Стрельба, будто захлебнувшись, мгновенно смолкла.
— Взяли! — азартно выдохнул у него за спиной Удальцов. — Молодец, Каппель!
Но, в отличие от него, Адмирал не испытывал радости. Он думал сейчас о тех, кто, не дойдя до цели, полег там — в некошенных травах, с застывшим у них в глазах июльским небом.
«Ради чего, — изводился он, — и зачем все это? За что, во имя какой корысти эти безусые мальчики кладут свои головы вот так, еще не вздохнув полной грудью?»
Ответить на эту источавшую его муку, после всего пережитого им за последние месяцы, он не мог даже самому себе. События развивались так, что эти мимолетные успехи только подчеркивали общую обреченность.
Ему вспомнилась его зимняя поездка вдоль прифронтовой полосы. Тогда, после Перми, счастье, казалось, улыбнулось им: взятие Оханска и глубокий обход Осы, бегство красных от Камы в сторону Вятки, победный штурм Уфы и, наконец, соединение передовых линий лыжников с архангельцами. Признание союзников ожидалось в ту пору со дня на день.
Но и тогда Адмирал не спешил обольщаться. Если бы враг у него существовал только впереди, ему не о чем было бы беспокоиться: под его рукой имелось достаточно боеспособных сил и опытных военачальников, чтобы одолеть любого противника. Но враг был сзади, у него за спиной: в штабных и гражданских канцеляриях, на железнодорожных путях и проселочных трактах, в салон-вагонах и резиденциях союзников, в рабочих поселках, лесных деревнях, казачьих станицах: человеческая душа страшилась упустить выпавший ей случай пожить по своей воле и собственному разумению, не имея, к несчастью, ни того, ни другого.
Поэтому царившее зимой вокруг него повсеместное ликование не вселило в него особых надежд, слишком поучительным оказался для него весь его послефевральский опыт, чтобы утешаться иллюзиями удержать прорванную плотину всеобщего безумия хрупкими подпорками фронтовых успехов.
Еще там, на Черноморье, в июне семнадцатого, когда корабельные заводилы вломились к нему во флагманскую каюту с нелепым постановлением судового комитета о его смещении и аресте, он понял, что это конец всему и всего: то, что еще вчера казалось ему хорошо и надолго отлаженным механизмом, у него на глазах превращалось в груду беспорядочного лома, вдруг потерявшего всякое понятие о своем назначении.
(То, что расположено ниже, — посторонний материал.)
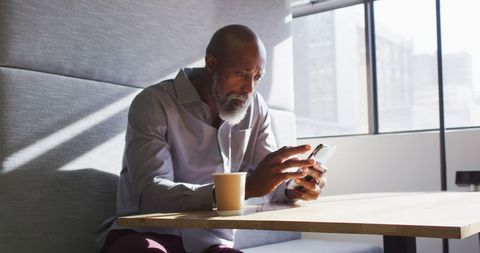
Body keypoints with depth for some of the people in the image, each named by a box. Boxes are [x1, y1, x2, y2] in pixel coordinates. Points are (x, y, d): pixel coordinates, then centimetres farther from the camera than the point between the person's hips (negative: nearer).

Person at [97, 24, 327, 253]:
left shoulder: (255, 108, 4)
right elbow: (149, 194, -26)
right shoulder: (154, 103, -14)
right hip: (145, 234, -3)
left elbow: (271, 184, 4)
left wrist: (294, 186, -21)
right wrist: (246, 187, -37)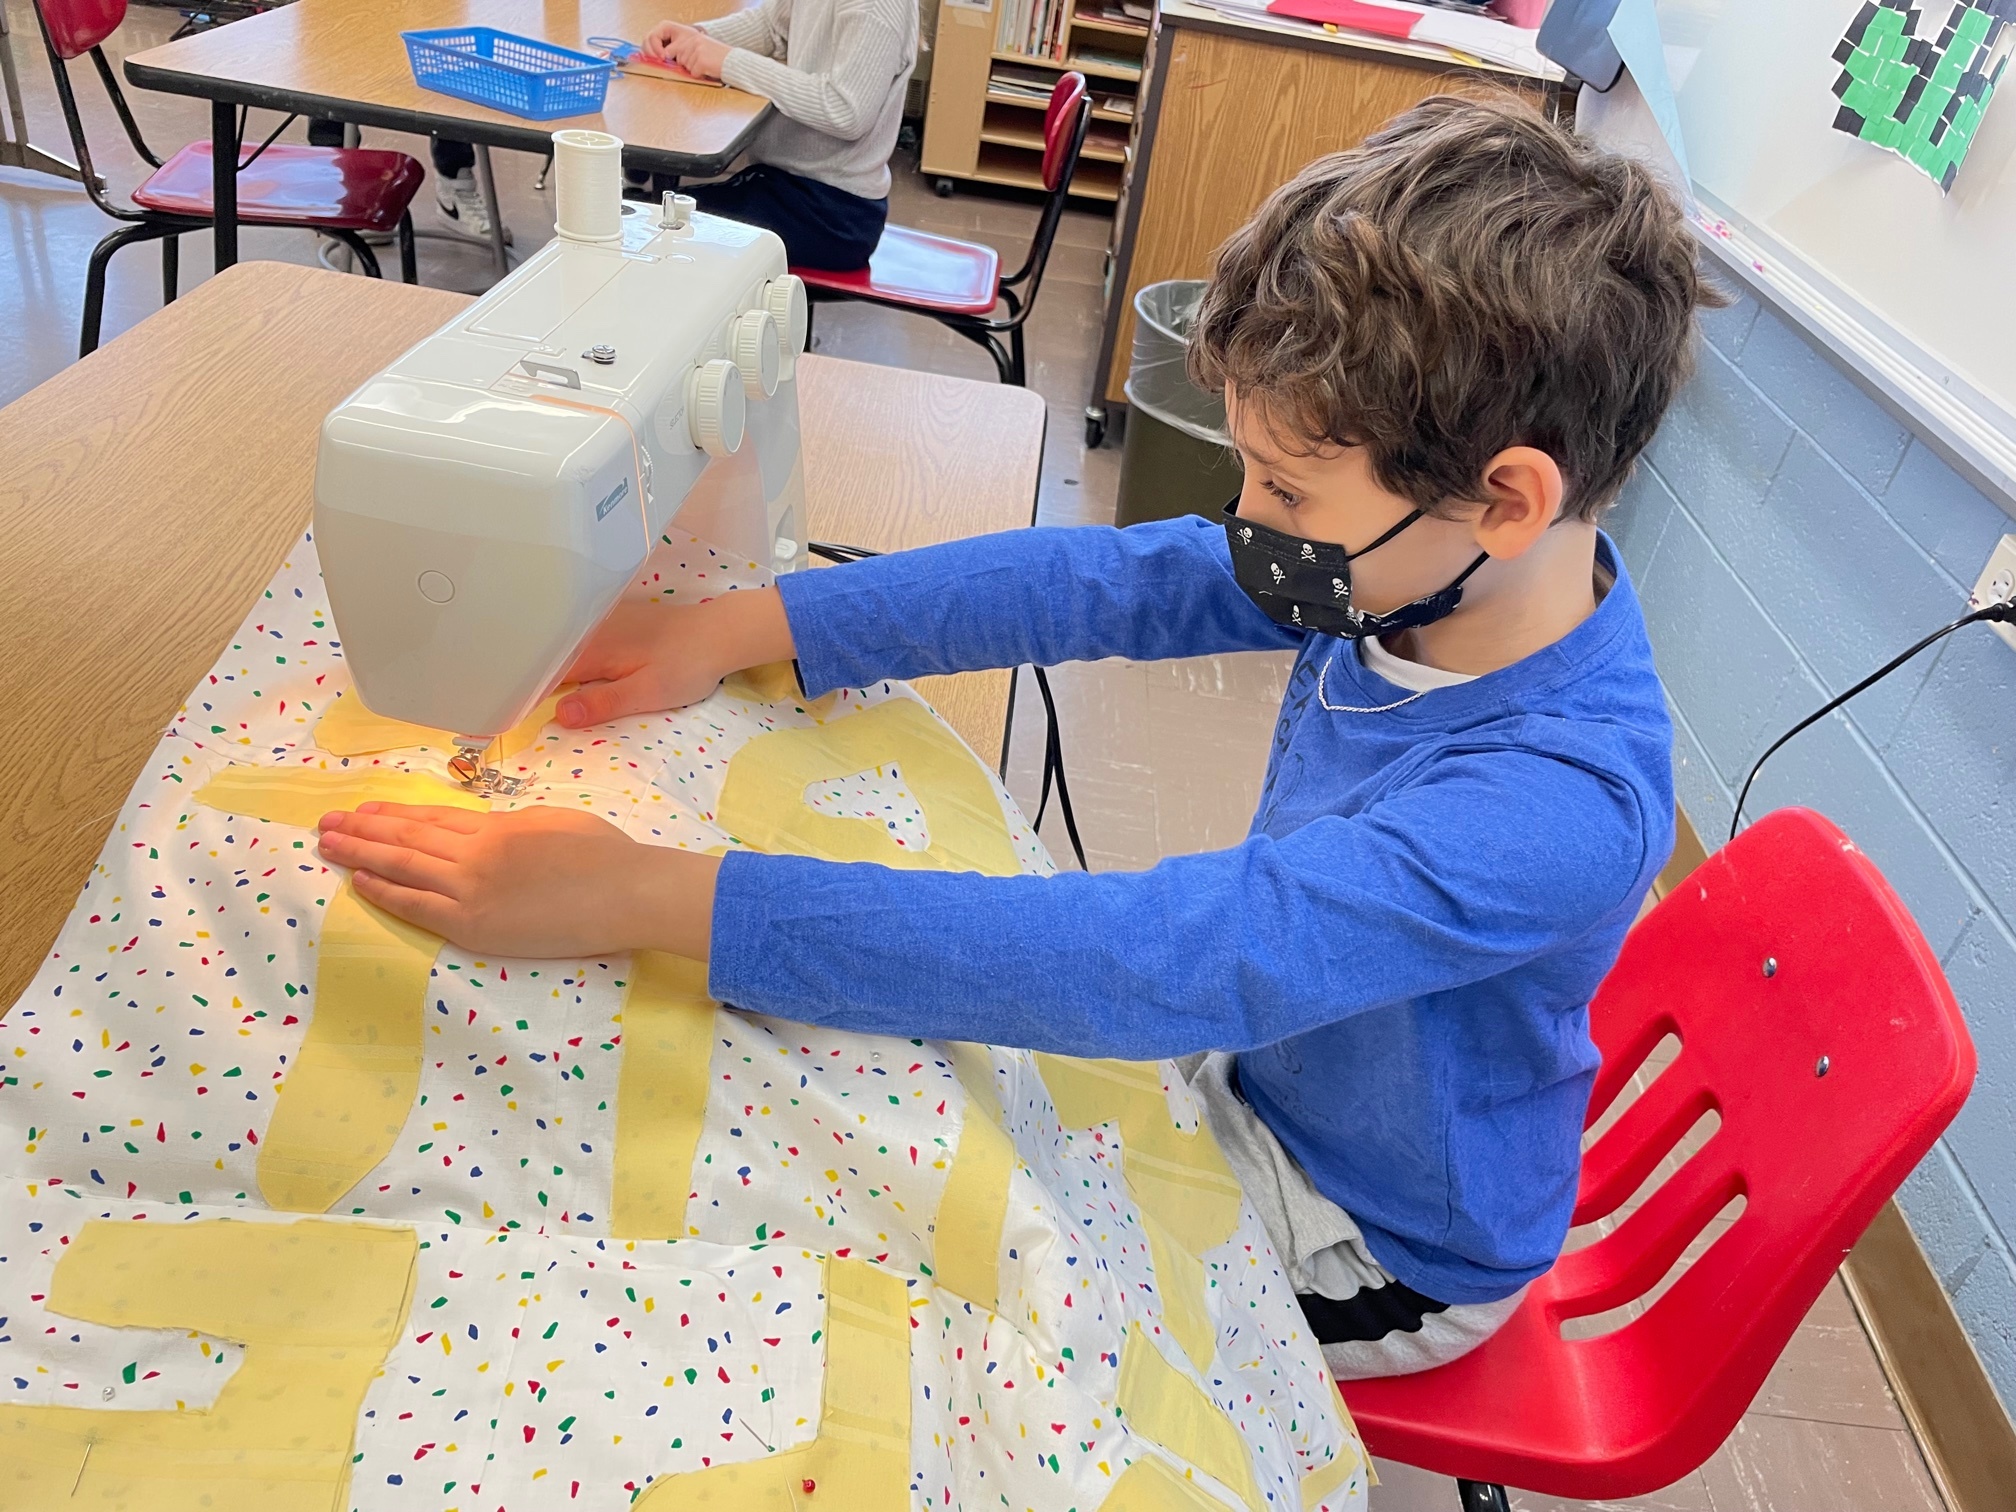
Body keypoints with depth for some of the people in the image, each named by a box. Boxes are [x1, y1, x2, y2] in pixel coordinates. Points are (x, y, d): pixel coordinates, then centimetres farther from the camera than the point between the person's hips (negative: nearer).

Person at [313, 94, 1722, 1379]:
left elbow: (1135, 960, -47)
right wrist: (738, 627, -20)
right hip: (1265, 1064, 6)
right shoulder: (1424, 575, -18)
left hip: (1372, 1244, -5)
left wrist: (647, 897, -47)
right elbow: (1113, 579, -15)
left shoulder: (1554, 811, -40)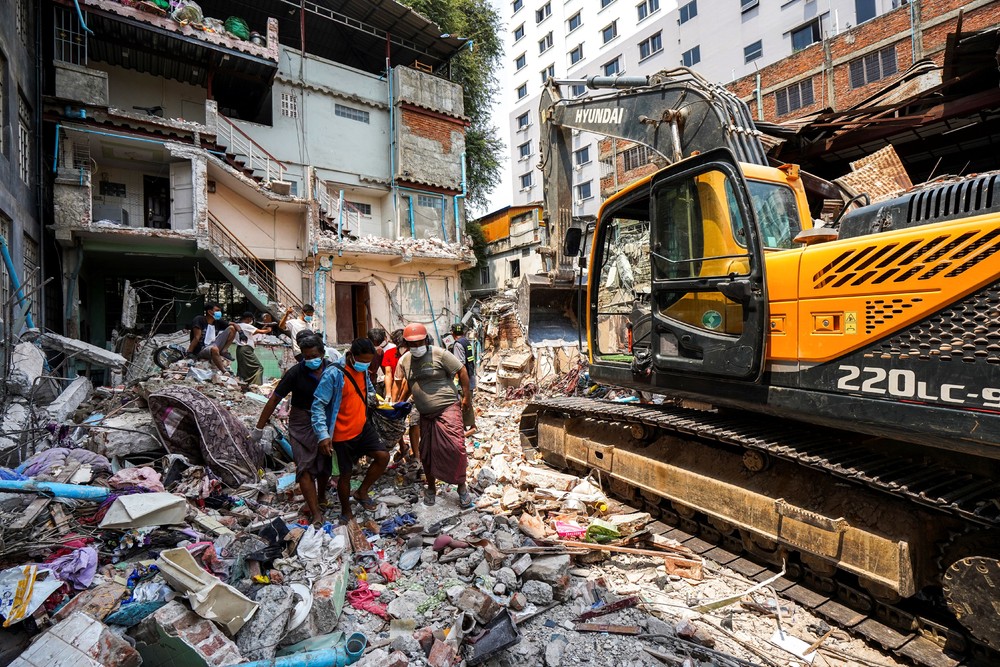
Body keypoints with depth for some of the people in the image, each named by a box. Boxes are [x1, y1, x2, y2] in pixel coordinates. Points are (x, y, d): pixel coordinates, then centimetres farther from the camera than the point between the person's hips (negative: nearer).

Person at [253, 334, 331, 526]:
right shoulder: (295, 373, -14)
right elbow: (274, 400, -9)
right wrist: (259, 428, -7)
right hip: (302, 423, -2)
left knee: (325, 465, 12)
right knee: (305, 467, -9)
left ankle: (321, 497, 39)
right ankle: (316, 513, -5)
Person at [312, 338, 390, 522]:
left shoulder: (363, 370, 0)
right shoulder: (333, 374, -23)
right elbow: (318, 405, -21)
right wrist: (323, 435, -27)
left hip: (363, 427, 6)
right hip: (342, 434, -6)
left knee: (383, 456, -3)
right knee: (346, 474, 7)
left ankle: (362, 492, 19)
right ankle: (346, 513, 30)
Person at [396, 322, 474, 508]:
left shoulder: (440, 354, -11)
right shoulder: (404, 361, 6)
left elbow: (462, 371, -6)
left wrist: (467, 396, -5)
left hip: (447, 409, -5)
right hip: (425, 415, 5)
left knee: (455, 448, -14)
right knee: (427, 453, 12)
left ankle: (462, 487, 7)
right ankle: (431, 488, 33)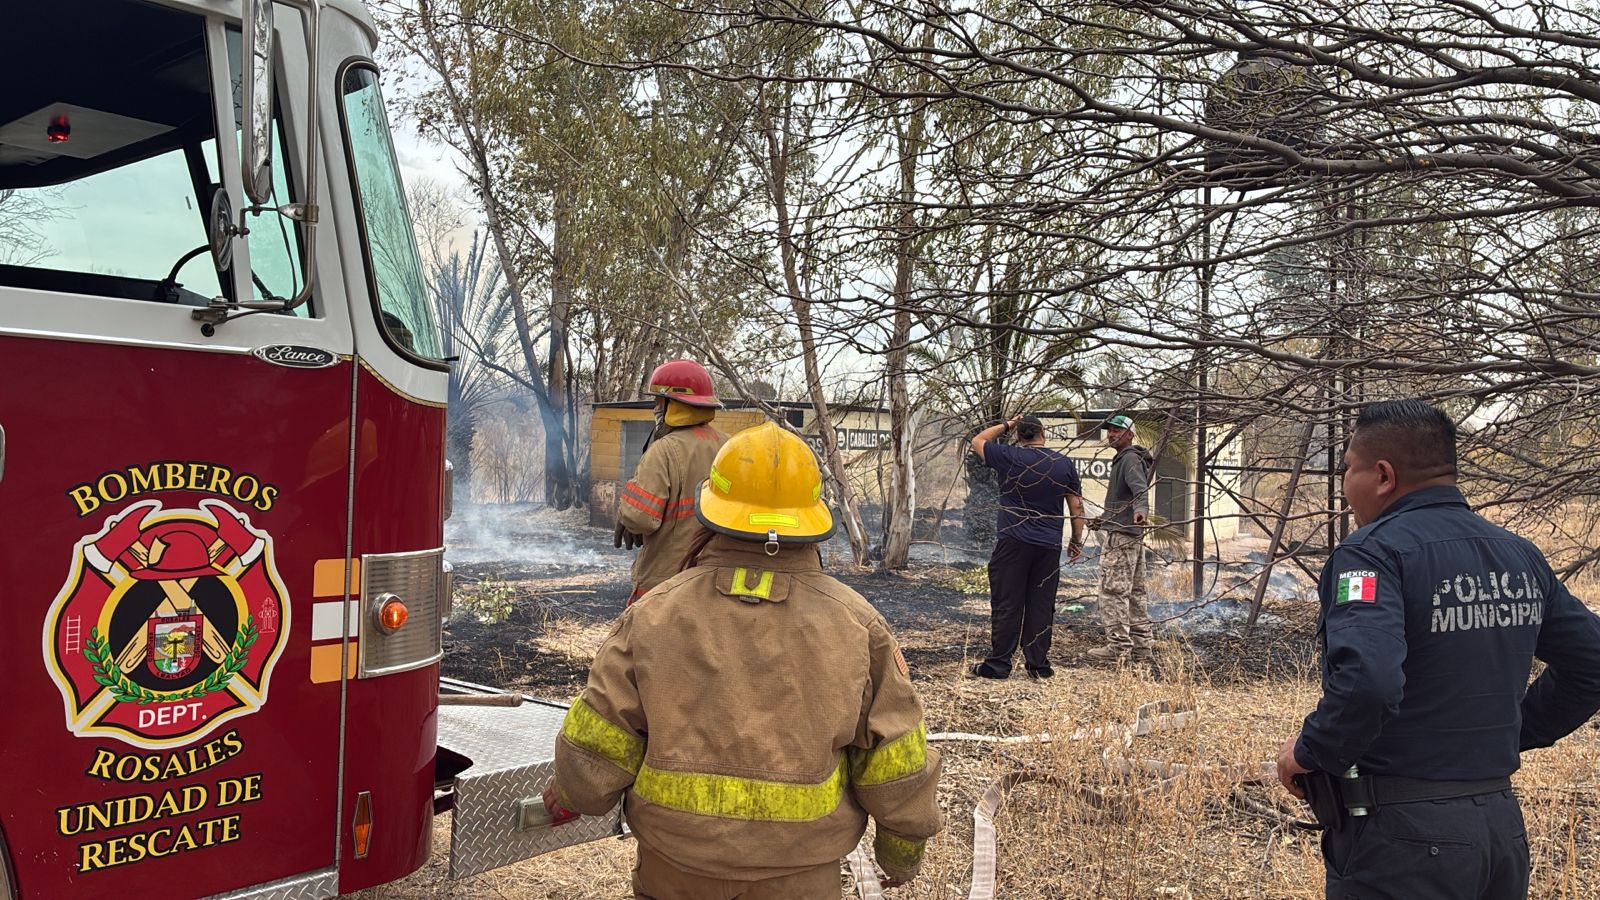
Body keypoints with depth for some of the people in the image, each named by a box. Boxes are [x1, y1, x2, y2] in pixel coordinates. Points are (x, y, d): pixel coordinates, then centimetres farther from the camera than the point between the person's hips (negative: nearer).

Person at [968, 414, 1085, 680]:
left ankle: (999, 663, 2)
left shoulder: (1009, 457, -4)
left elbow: (977, 441, 14)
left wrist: (1006, 426, 20)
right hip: (1049, 546, 3)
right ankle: (1038, 665, 11)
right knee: (1042, 606, 8)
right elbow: (1077, 507, 9)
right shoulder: (1064, 463, 5)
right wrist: (1077, 541, 18)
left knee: (1007, 605, 0)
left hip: (1013, 542, -3)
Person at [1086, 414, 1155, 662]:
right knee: (1135, 591, 13)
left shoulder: (1130, 459, -10)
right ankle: (1142, 645, 18)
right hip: (1132, 535, 11)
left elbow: (1141, 489, -28)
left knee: (1113, 589, -11)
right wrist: (1103, 519, 40)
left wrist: (1141, 510, -47)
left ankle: (1118, 646, -11)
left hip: (1120, 534, -11)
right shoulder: (1123, 459, 23)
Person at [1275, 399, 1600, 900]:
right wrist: (1513, 734, 18)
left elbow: (1365, 680, -33)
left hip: (1402, 836, -7)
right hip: (1502, 823, 7)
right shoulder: (1520, 556, 6)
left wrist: (1309, 751, -17)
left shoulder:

У них не было причин подозревать его в чем-либо или за что-то ненавидеть: он не лукавил с ними и был к ним неизменно справедлив, но в их тогдашней торжествующей возбужденности и не чувствовалось ни обиды, ни злости, а лишь одно ликующее упоение властью над тем, что еще вчера оставалось им неподвластно.
Сколько разговоров, сколько мифов и легенд распускалось потом обо всей этой сцене, а в особенности о выброшенном Адмиралом за борт Георгиевском кортике! На самом деле все происходило обыденней и короче, без красивых жестов и аффектации. По правде говоря, он не прочь был даже подчиниться: в конце концов, что, собственно, означал для него этот самый кортик, если рушилась сама основа, которая еще сообщала смысл каким-либо ценностям или отличиям, но победительная ухмылка главаря — в прошлом знающего и покладистого боцмана — вызвала в нем такой прилив черного бешенства, что на минуту он потерял контроль над собой:
— Руки прочь, не ты мне его давал, — кортик со свистом рассек синеву за распахнутым настежь иллюминатором, — не ты его и отберешь…
Приходя в себя, Адмирал повернулся к Удальцову:
— Каппеля ко мне!
Потом, когда в сумерках они сидели друг против друга за собранным на скорую руку ужином, Адмирал вглядывался в невозмутимое, без единой морщинки лицо собеседника в поисках хотя бы тени, проблеска, налета тревоги или беспокойства, но тот, в продолжение всего разговора, производил на него впечатление человека, только что вернувшегося с безобидной прогулки и готового по первому приглашению ее повторить.
И, лишь прощаясь, Каппель впервые напряженно потемнел, выдавая выжигавшую его изнутри муку:
— Вы спрашивали, Александр Васильевич, стоит ли командующему самому подставляться под пули? — в выпуклых глазах его проступила сдержанная ярость. — Не знаю, может быть, и не стоит, но только мне с ними, — он кивнул куда-то за спину себе, — на одной земле не быть, а единственное, что у меня есть в обмен на это, — моя жизнь, — и тут же официально вытянулся. — Разрешите идти, Ваше высокопревосходительство?